Your instructions:
For the listing that follows, give again exactly the lines from the one with "left front paw: (707, 701)" to the one with "left hip: (1047, 598)", including both.

------ Data ------

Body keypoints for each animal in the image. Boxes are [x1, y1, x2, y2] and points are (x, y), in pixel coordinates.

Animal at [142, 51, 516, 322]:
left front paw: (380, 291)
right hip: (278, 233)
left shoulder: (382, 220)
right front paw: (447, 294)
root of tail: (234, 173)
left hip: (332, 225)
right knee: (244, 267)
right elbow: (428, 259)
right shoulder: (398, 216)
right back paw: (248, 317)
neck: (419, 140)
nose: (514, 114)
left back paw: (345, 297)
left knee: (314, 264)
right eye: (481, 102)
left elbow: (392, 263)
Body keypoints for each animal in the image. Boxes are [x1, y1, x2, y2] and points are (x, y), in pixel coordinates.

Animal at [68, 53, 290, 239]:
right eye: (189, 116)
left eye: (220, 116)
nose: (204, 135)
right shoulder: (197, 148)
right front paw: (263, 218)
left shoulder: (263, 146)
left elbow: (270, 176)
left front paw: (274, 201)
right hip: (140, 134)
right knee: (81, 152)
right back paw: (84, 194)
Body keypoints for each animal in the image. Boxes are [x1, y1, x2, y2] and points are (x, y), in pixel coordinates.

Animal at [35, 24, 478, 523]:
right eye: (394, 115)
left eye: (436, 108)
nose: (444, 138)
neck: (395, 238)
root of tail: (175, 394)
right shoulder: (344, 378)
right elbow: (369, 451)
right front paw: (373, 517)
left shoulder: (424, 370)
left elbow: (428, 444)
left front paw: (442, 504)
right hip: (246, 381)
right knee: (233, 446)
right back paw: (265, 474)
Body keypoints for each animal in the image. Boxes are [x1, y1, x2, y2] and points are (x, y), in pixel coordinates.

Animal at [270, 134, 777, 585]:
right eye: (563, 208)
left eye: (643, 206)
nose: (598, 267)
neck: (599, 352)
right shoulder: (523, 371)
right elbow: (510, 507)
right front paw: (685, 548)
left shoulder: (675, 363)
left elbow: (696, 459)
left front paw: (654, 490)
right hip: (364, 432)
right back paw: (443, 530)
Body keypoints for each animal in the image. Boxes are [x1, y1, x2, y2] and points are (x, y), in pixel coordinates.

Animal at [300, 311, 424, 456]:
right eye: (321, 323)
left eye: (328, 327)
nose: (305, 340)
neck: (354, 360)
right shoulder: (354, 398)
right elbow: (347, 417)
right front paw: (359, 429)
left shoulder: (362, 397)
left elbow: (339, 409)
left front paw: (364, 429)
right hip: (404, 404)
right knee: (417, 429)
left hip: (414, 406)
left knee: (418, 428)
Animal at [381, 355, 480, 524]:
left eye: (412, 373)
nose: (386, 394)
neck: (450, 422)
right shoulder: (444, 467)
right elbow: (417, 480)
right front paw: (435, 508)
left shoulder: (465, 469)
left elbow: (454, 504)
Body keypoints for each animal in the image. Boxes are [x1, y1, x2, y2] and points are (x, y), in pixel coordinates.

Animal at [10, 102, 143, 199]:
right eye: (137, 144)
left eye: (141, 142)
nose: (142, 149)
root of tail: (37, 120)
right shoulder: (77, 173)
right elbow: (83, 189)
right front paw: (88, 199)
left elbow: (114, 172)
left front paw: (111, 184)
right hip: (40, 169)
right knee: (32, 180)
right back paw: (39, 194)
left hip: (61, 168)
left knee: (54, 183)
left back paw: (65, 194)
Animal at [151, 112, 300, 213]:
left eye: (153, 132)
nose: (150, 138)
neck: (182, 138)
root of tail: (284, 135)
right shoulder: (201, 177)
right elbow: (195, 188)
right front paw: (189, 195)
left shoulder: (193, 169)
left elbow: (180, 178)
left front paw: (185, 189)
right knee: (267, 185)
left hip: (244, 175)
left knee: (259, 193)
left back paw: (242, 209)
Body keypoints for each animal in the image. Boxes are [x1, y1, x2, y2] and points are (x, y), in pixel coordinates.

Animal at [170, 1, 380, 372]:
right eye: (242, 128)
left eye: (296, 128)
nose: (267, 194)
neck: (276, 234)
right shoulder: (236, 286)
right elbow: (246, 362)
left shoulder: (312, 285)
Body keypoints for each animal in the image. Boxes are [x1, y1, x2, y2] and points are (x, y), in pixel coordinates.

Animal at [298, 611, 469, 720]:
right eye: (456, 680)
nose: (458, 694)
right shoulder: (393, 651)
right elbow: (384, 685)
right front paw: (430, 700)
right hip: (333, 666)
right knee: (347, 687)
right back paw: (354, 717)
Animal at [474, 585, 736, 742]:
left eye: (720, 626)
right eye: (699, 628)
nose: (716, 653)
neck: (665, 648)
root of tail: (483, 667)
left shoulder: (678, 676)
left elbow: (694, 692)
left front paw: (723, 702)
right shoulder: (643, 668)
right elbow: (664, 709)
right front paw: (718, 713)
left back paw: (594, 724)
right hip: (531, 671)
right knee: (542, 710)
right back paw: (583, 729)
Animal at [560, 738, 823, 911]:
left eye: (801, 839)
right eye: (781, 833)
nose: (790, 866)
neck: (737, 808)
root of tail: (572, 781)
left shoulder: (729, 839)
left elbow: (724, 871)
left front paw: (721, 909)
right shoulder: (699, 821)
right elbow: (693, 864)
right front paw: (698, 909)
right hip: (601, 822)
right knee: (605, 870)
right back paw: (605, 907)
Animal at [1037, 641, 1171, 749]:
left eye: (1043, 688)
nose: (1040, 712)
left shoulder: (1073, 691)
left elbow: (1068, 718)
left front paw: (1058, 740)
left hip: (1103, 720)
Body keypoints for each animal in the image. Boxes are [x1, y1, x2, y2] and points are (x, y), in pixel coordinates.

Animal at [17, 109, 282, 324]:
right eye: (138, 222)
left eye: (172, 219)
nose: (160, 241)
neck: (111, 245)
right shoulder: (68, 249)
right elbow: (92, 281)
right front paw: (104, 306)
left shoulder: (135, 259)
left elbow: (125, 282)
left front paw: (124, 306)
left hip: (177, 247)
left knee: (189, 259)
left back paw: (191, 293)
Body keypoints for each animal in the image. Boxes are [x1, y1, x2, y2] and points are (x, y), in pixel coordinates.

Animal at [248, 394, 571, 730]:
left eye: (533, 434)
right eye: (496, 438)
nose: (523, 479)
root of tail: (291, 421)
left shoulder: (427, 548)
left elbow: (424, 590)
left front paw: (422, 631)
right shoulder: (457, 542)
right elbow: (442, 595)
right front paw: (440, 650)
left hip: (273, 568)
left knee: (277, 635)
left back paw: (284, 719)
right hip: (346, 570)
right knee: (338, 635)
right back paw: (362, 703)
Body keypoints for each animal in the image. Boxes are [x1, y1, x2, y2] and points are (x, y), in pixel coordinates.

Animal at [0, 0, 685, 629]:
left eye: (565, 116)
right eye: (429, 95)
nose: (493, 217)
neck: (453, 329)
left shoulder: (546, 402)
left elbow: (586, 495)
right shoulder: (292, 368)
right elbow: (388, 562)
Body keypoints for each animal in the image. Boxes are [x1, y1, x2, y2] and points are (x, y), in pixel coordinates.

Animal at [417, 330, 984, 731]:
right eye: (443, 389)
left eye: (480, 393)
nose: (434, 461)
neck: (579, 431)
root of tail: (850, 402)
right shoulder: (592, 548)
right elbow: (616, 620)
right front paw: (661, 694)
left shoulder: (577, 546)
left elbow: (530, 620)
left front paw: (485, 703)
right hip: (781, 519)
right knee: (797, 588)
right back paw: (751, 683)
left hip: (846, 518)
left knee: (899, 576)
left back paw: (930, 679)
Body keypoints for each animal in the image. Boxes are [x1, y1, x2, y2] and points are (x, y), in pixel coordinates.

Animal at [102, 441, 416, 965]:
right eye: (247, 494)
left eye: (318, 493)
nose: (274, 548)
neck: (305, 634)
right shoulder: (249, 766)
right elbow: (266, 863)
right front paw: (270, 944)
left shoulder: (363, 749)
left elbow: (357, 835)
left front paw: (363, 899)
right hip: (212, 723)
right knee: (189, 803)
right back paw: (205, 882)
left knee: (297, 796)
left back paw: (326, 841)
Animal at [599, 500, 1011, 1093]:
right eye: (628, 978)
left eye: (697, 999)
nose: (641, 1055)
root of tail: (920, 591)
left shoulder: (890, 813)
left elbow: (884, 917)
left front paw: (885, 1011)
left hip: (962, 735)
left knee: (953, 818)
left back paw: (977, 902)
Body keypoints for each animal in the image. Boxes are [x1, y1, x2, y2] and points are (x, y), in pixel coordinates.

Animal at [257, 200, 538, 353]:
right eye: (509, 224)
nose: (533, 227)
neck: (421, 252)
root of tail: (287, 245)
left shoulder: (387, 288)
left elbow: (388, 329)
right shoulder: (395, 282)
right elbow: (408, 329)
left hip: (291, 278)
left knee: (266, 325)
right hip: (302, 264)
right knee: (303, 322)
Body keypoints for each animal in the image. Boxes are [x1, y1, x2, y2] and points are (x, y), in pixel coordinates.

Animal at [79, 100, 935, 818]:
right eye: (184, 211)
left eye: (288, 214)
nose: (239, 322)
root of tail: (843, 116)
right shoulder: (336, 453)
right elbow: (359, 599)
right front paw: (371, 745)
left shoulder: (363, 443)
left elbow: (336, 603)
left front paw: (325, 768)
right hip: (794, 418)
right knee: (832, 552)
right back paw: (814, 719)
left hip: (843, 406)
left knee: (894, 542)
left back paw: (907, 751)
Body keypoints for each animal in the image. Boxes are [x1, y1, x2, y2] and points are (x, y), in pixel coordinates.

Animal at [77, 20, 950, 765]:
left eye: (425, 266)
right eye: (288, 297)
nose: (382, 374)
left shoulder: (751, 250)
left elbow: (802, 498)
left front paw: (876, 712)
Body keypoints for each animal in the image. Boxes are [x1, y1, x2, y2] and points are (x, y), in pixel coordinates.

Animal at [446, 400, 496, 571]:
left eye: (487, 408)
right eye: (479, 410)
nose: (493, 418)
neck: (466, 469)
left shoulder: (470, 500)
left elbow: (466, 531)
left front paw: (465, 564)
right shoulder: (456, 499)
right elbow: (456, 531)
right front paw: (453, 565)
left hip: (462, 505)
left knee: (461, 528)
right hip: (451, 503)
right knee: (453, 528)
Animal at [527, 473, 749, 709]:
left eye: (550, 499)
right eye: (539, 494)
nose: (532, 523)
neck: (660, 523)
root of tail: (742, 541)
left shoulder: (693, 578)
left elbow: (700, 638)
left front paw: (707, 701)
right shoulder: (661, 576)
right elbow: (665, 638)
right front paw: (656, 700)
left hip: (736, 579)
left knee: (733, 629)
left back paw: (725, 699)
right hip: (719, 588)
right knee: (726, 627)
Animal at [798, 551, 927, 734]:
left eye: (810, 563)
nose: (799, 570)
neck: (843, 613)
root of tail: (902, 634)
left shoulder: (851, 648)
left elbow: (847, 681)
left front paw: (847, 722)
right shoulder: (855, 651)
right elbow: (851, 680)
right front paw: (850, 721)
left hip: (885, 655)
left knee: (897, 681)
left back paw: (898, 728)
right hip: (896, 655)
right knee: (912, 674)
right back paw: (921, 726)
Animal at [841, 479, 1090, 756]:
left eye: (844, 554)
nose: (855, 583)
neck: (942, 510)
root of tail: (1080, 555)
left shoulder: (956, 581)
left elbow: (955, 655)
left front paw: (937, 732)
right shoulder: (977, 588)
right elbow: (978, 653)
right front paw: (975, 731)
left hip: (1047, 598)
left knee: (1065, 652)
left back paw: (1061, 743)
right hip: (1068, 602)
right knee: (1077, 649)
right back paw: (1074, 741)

------

Answer to the problem:
left front paw: (707, 701)
right shoulder: (661, 576)
right elbow: (665, 638)
right front paw: (656, 700)
left hip: (736, 579)
left knee: (733, 629)
left back paw: (725, 699)
right hip: (719, 588)
right knee: (726, 627)
Animal at [798, 551, 927, 734]:
left eye: (810, 563)
nose: (799, 570)
neck: (843, 613)
root of tail: (902, 634)
left shoulder: (851, 648)
left elbow: (847, 681)
left front paw: (847, 722)
right shoulder: (855, 651)
right elbow: (851, 680)
right front paw: (850, 721)
left hip: (885, 655)
left knee: (897, 681)
left back paw: (898, 728)
right hip: (896, 655)
right knee: (912, 674)
right back paw: (921, 726)
Animal at [841, 479, 1090, 756]:
left eye: (844, 554)
nose: (855, 583)
neck: (942, 510)
root of tail: (1080, 555)
left shoulder: (956, 581)
left elbow: (955, 655)
left front paw: (937, 732)
right shoulder: (977, 588)
right elbow: (978, 653)
right front paw: (975, 731)
left hip: (1047, 598)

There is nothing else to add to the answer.